6. Para além das visitas acima referidas e dedicadas a diversos tipos de público, o Museu organiza também
a) os cursinhos do Museu, em todas as pausas letivas escolares: cursos para adultos;
b) Encontros de História Local;
7. Horário para marcação de visitas: Serviço Educativo do Museu.
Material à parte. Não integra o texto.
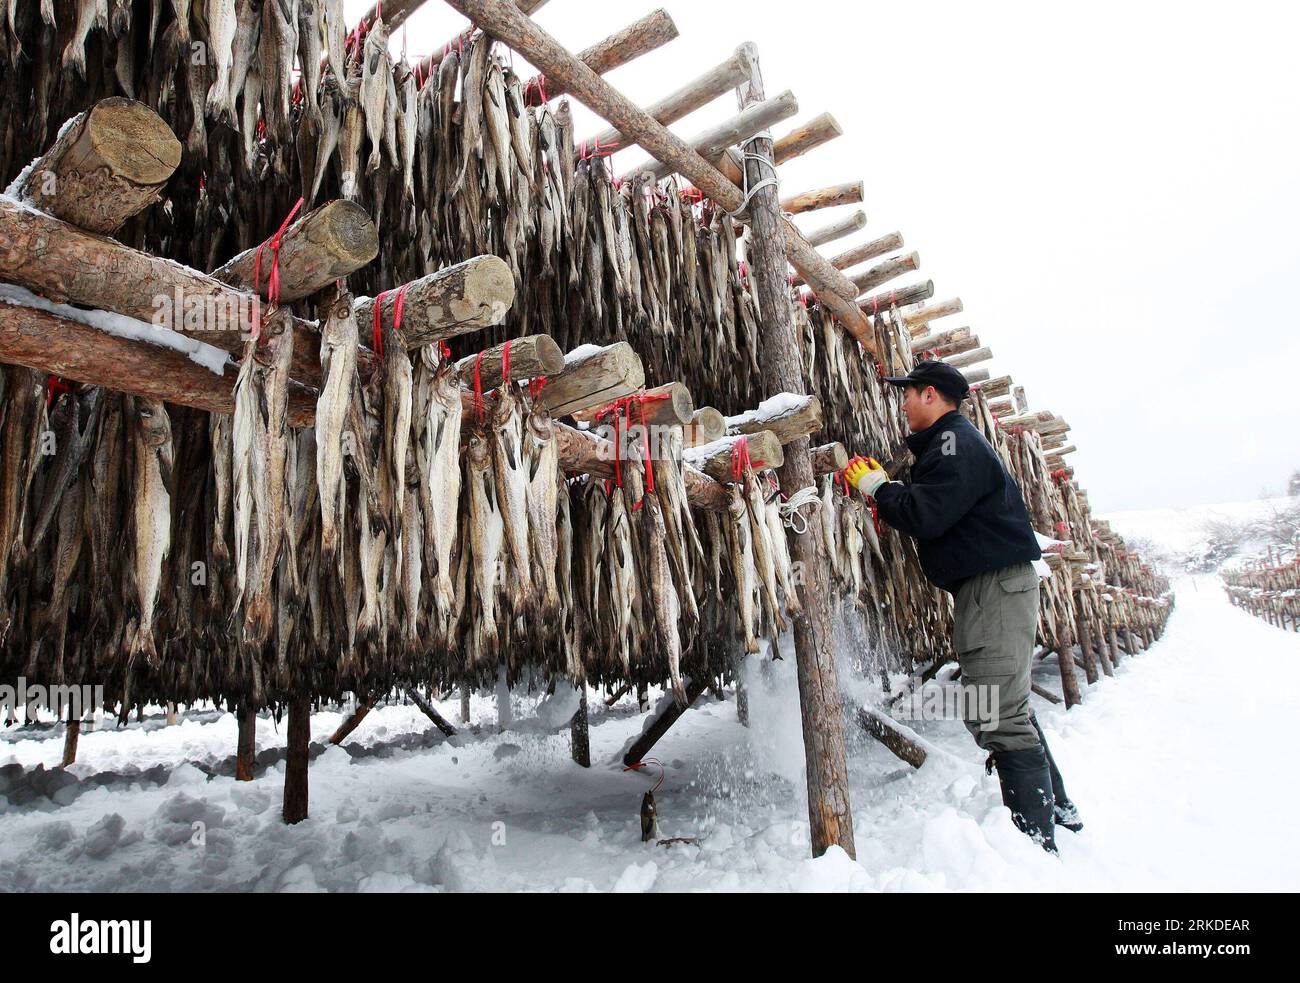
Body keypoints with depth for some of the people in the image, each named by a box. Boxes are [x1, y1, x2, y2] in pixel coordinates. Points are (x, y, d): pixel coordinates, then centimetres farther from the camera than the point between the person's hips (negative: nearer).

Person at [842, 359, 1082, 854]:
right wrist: (886, 490, 11)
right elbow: (935, 511, 21)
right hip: (989, 585, 11)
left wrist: (877, 486, -8)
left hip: (996, 585, -11)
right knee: (1007, 706, 20)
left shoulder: (955, 443, -13)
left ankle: (1037, 840, -3)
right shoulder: (952, 442, 21)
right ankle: (1056, 805, 33)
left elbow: (925, 516, -23)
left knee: (995, 715, -10)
De segunda-feira a sexta-feira, das 9h às 12h30 e das 14h às 17h30.
8. As visitas realizam-se durante todo o ano, exceto no mês de agosto, de terça a sexta-feira, em horário a combinar.
9. Em situações pontuais, também podem ser efetuadas visitas guiadas em agosto, à noite e durante o fim de semana.

Artigo 27.º
Atividades comerciais
1. A loja está aberta ao público dentro do horário de abertura do Museu.
2. As atividades comerciais de bilheteira e loja regem-se pelo disposto no «Manual de normas e procedimentos de Controlo das Receitas próprias», emanado pelo IPM através do ofício circular nº1005/DSA/2006.
3. Os produtos comerciais expostos são da responsabilidade da Divisão de Lojas de Museus do Instituto dos Museus e da Conservação.

CAPÍTULO VI
Colaborações

Artigo 28.º
Grupos de Amigos
1. Existe uma Associação de Amigos do Museu, designada «Amiguinhos do Museu de Alberto Sampaio».
2. Trata-se de uma associação de cariz juvenil que colabora com o museu, entre outras atividades e projetos, na organização dos «cursinhos do Museu», que se realizam todos os anos durante as diferentes pausas escolares, e na organização e implementação da prática do xadrez no museu.
3. Na medida das suas possibilidades, o MAS continuará a facultar espaços para a permanência no seu edifício da Associação Amiguinhos do Museu de Alberto Sampaio.

Artigo 29.º
Voluntariado
1. O Museu de Alberto Sampaio aceita voluntários maiores de idade, que aceitem participar, de forma desinteressada e não remunerada, em atividades superiormente definidas pela direção do Museu, em horário a combinar, e integradas no âmbito de projetos, programas e outras formas de intervenção, sempre desenvolvidas sem fins lucrativos, de acordo com o estipulado nos Decretos-Lei N.º 71/98 de 3 de novembro e o N.º 389/99 de 30 de setembro.

CAPÍTULO VII
Disposições finais

Artigo 30.º
Aprovação
O presente Regulamento Interno será aprovado pela entidade competente para o efeito.

Artigo 31.º
Revisão
1. Este regulamento é revisto e atualizado sempre que exista matéria que justifique essa revisão.
2. A responsabilidade da revisão é da direção do Museu e encontra-se sujeita a aprovação do IMC.

Artigo 32.º
Entrada em vigor
O presente regulamento entra em vigor no dia seguinte à sua publicação/aprovação.

Artigo 33.º
Leis Habilitantes
Lei-Quadro dos Museus Portugueses, aprovada pela Lei nº47/2004, de 19 de agosto, e Lei nº107/2001, de 8 de setembro, que estabelece as bases da política e do regime de proteção e valorização do património cultural.